____ WORKING DATA

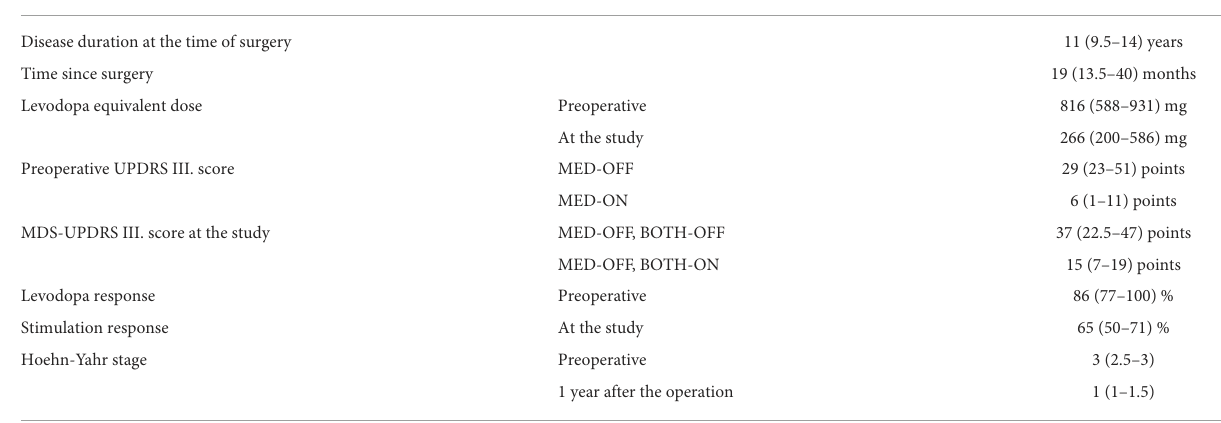
TABLE 1 Demographics and clinical data of the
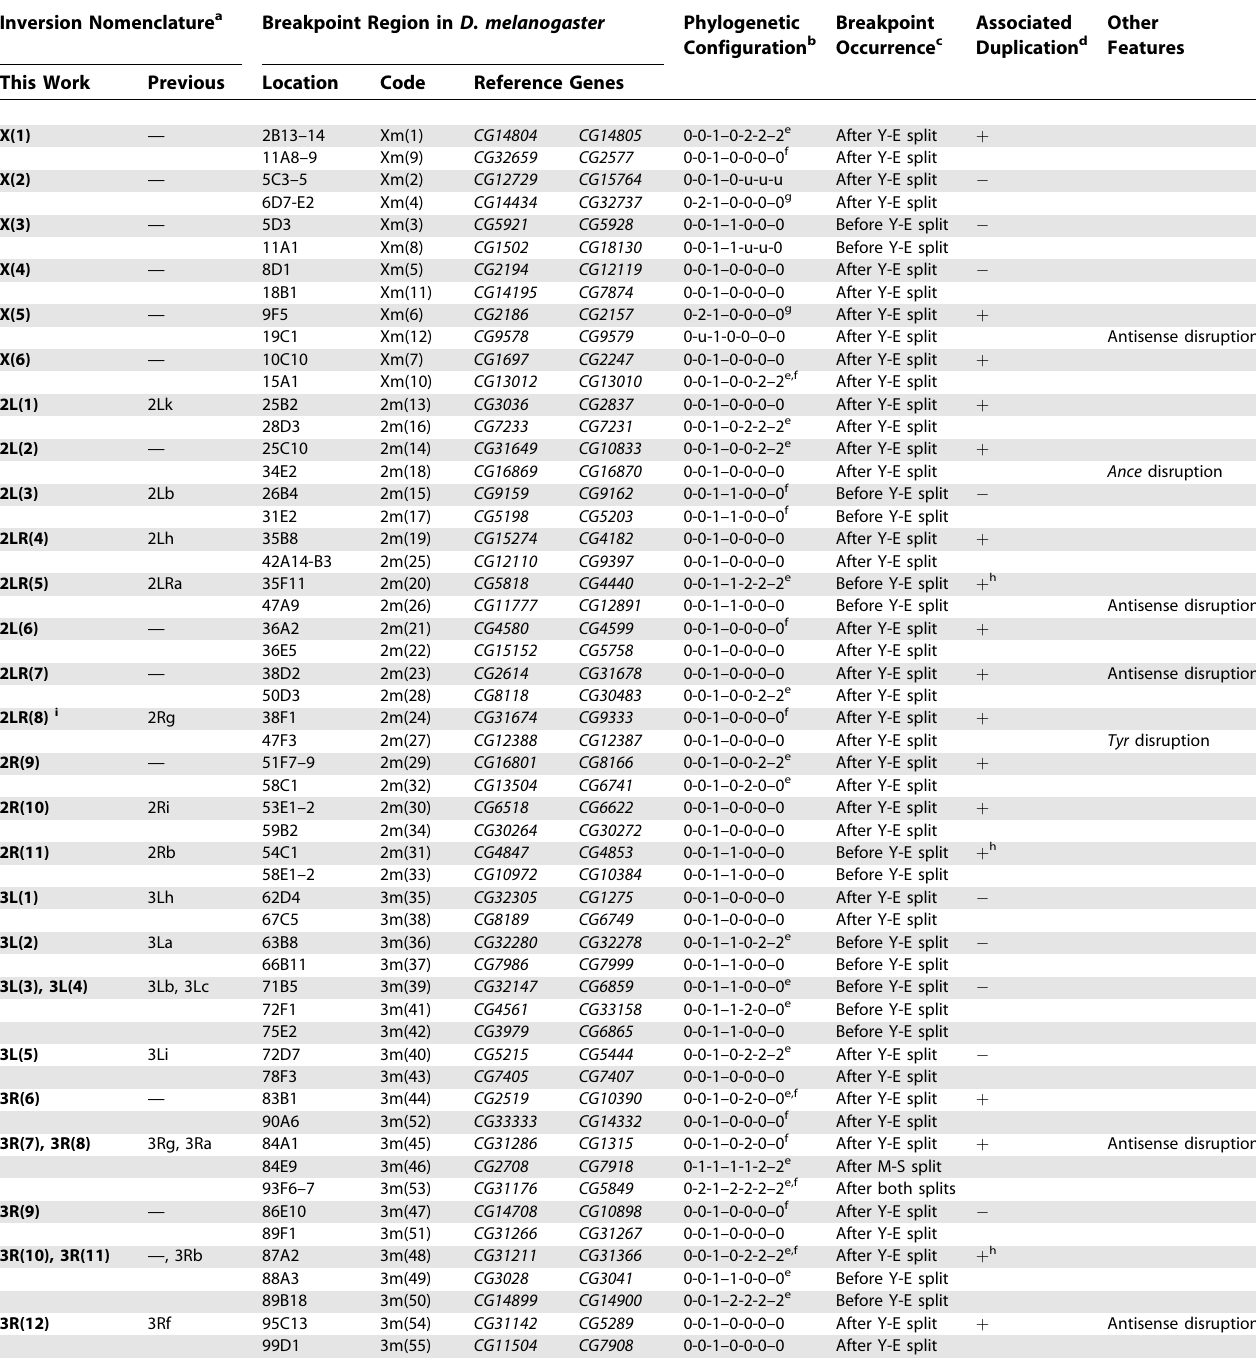
Table 1. Co-Dependent Breakpoint Regions in D. melanogaster versus D. yakuba and Inferences on the Phylogenetic Occurrences of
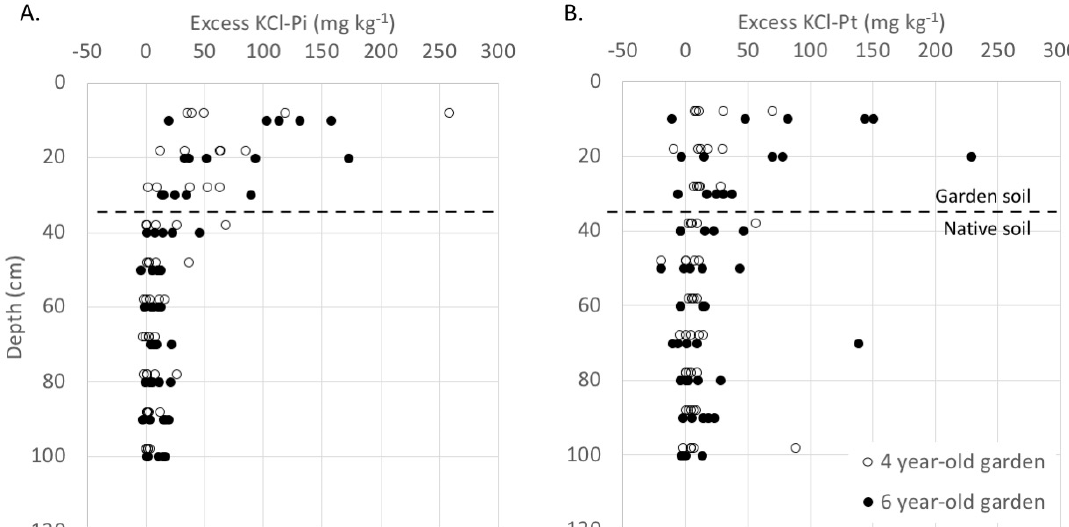
Figure 1. ( a ) Excess KCl-P i (garden plot–reference plot) by depth for soil below garden plots of 4 years (open circles) and 6 years (closed circles). Symbols are slightly o ff set on Y-axis for legibility. ( b ) Excess KCl-P t (garden plot–reference plot) by depth for soil below garden plots of 4 years and 6 years. Table 2. Parameter estimates for log 10 -transformed excess KCl-P i (garden plot–control plot) in the top 70 cm of native soil below raised-bed gardens, as a function of garden age, soil depth, and garden age × soil depth.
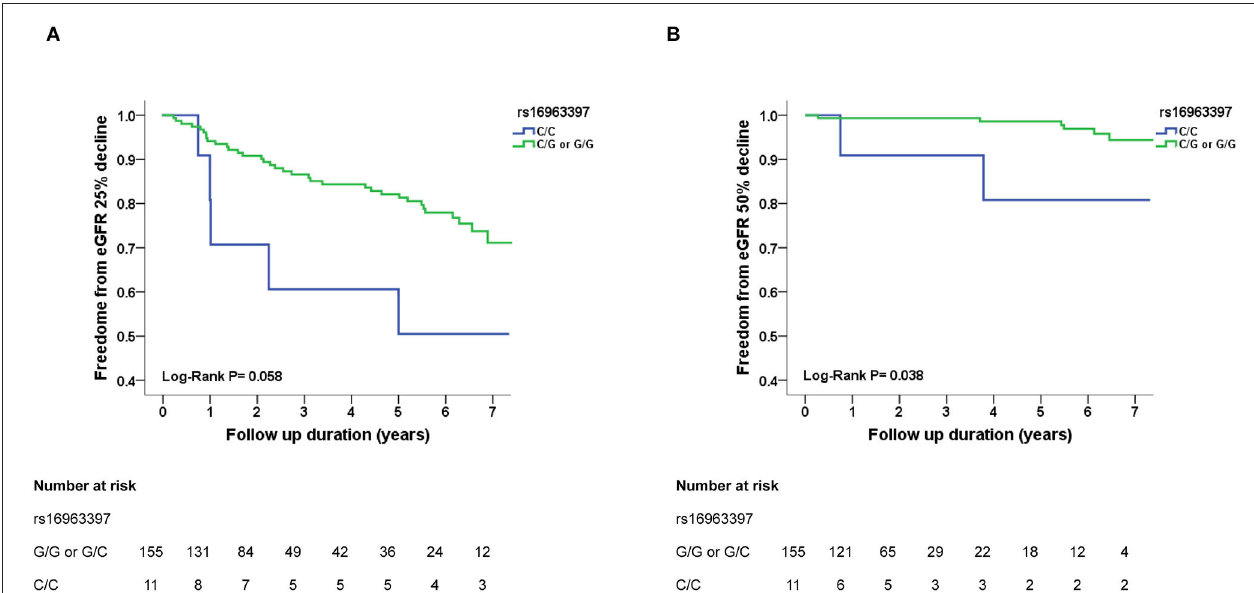
FIGURE 2 | Kaplan–Meier survival curves showing the absence of renal events with respect to SLC12A3 rs16963397 polymorphisms in patients with hypertension in cohort 3. All participants were divided into two groups according to SLC12A3 rs16963397 polymorphisms. In panel A and B, the blue line represents the patient group with SLC12A3 rs16963397 C/C polymorphisms, and the green line represents the group with SLC12A3 rs16963397 C/G or G/G polymorphisms. Renal events were defined as > 25% decline and > 50% decline in estimated glomerular filtration rate (eGFR). Differences were compared using the log-rank test. (A) SLC12A3 rs16963397 polymorphisms (C/C vs. C/G or G/G) and > 25% decline in eGFR ( P = 0.058). (B) SLC12A3 rs16963397 polymorphisms (C/C vs. C/G or G/G) and > 50% decline in eGFR ( P = 0.038). The findings of SLC12A3 rs16963397 C/C and SLC12A3 rs13334864 C/C polymorphisms were the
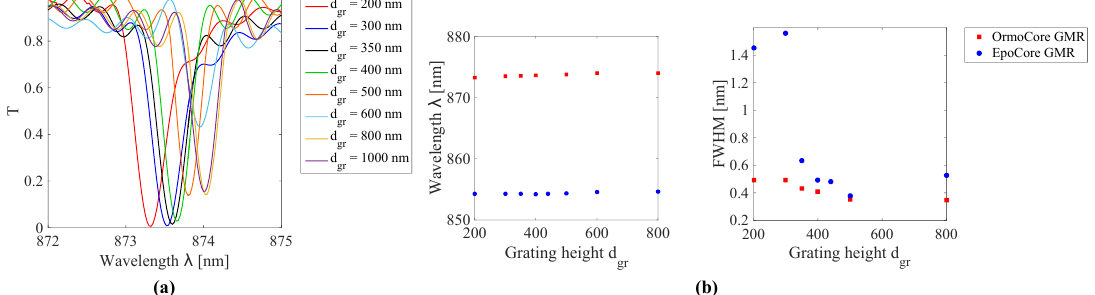
Figure 8. ( a ) Simulated transmission spectra for GMR gratings in EpoCore with varying grating height d gr . ( b ) The simulated resonant wavelength and full width at half maximum (FWHM) as a function of the grating height for the GMR grating in OrmoCore and EpoCore. The used grating parameters are listed in Table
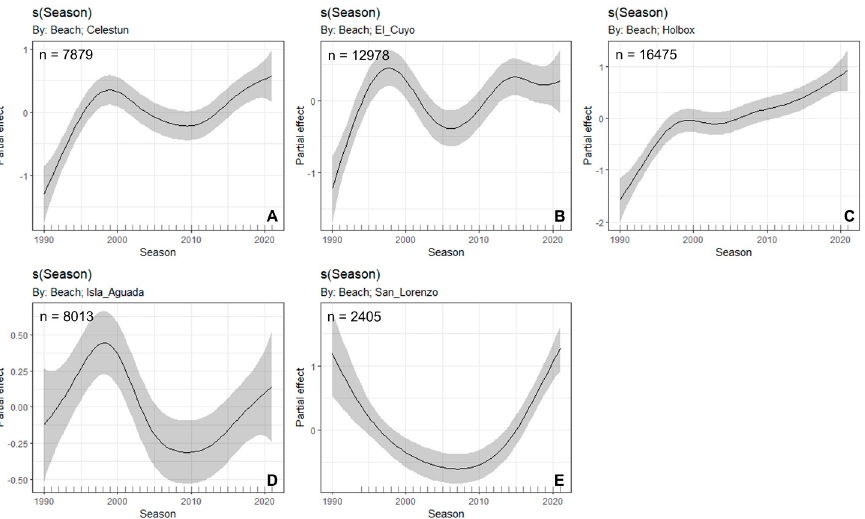
Figure 2. Trends in nest abundance of hawksbill turtles ( Eretmochelys imbricata ) at Celestún ( A ), El Cuyo ( B ), Holbox ( C ), Isla Aguada ( D ), and San Lorenzo ( E ). The black line is the smooth spline line, and the grey areas are the 95% Bayesian confidence intervals. Lechuguillas was excluded from the analysis due to its small sample size, and Cayos Arcas is not a Hawksbill nesting site. Table 1. The average number of hawksbill ( Eretmochelys imbricata ) and green ( Chelonia mydas ) sea turtle nests laid annually (from 1990 to 2021) at seven nesting beaches in the Gulf of Mexico.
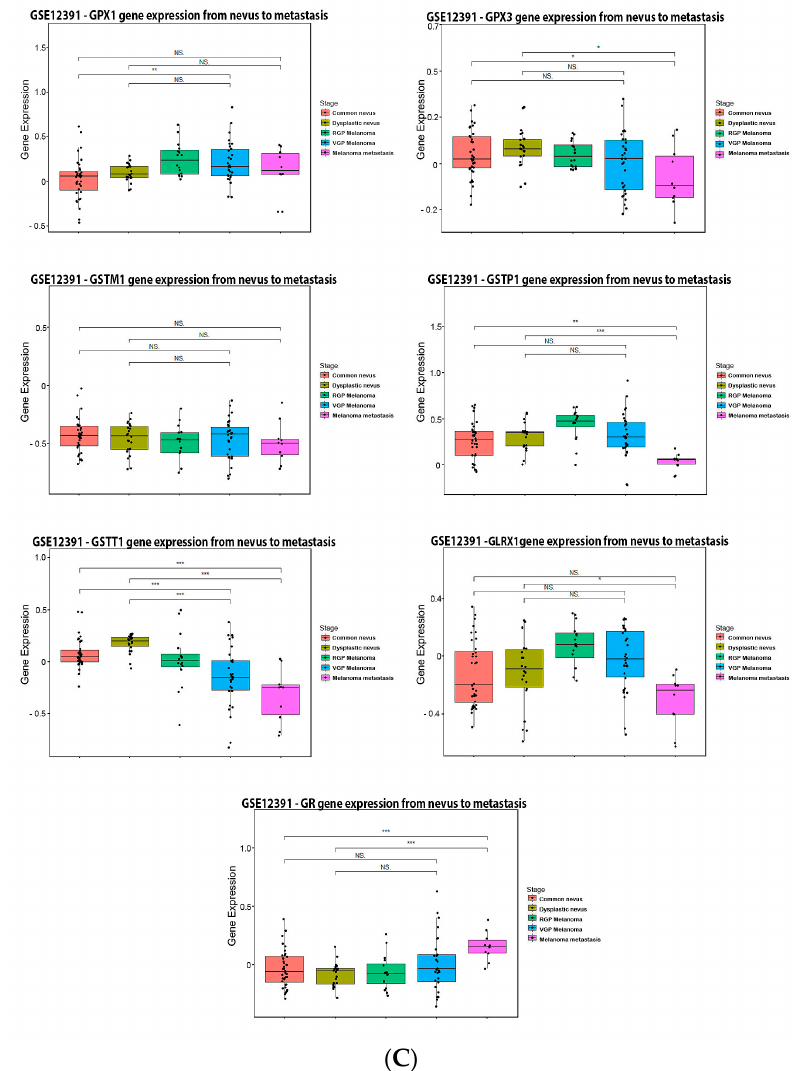
Figure 5. Glutathione-related enzymes on melanoma. ( A ) Percentage of patients with altered genes and types of genetic alterations; ( B ) overall patient survival status, and ( C ) expression in melanoma progression. Red boxes represent the common nevus, yellow boxes the dysplastic nevus, green boxes the radial growth phase (RGP) melanoma, blue boxes the vertical growth phase (VGP) melanoma, and purple boxes the metastatic melanoma. The statistical analysis was performed by ANOVA followed by Tukey test, *** p < 0.001, ** p < 0.01, * p < 0.05, when compared to common or dysplastic nevus. NS: Not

________

TASK TO COMPLETE
Pictures stay out. Transcribe the lines from the start of the entries above through the line with "Table 1. Co-Dependent", exactly.

RESPONSE TO THE EXERCISE
TABLE 1 Demographics and clinical data of the
Table 1. Co-Dependent Breakpoint Regions in D. melanogaster versus D. yakuba and Inferences on the Phylogenetic Occurrences of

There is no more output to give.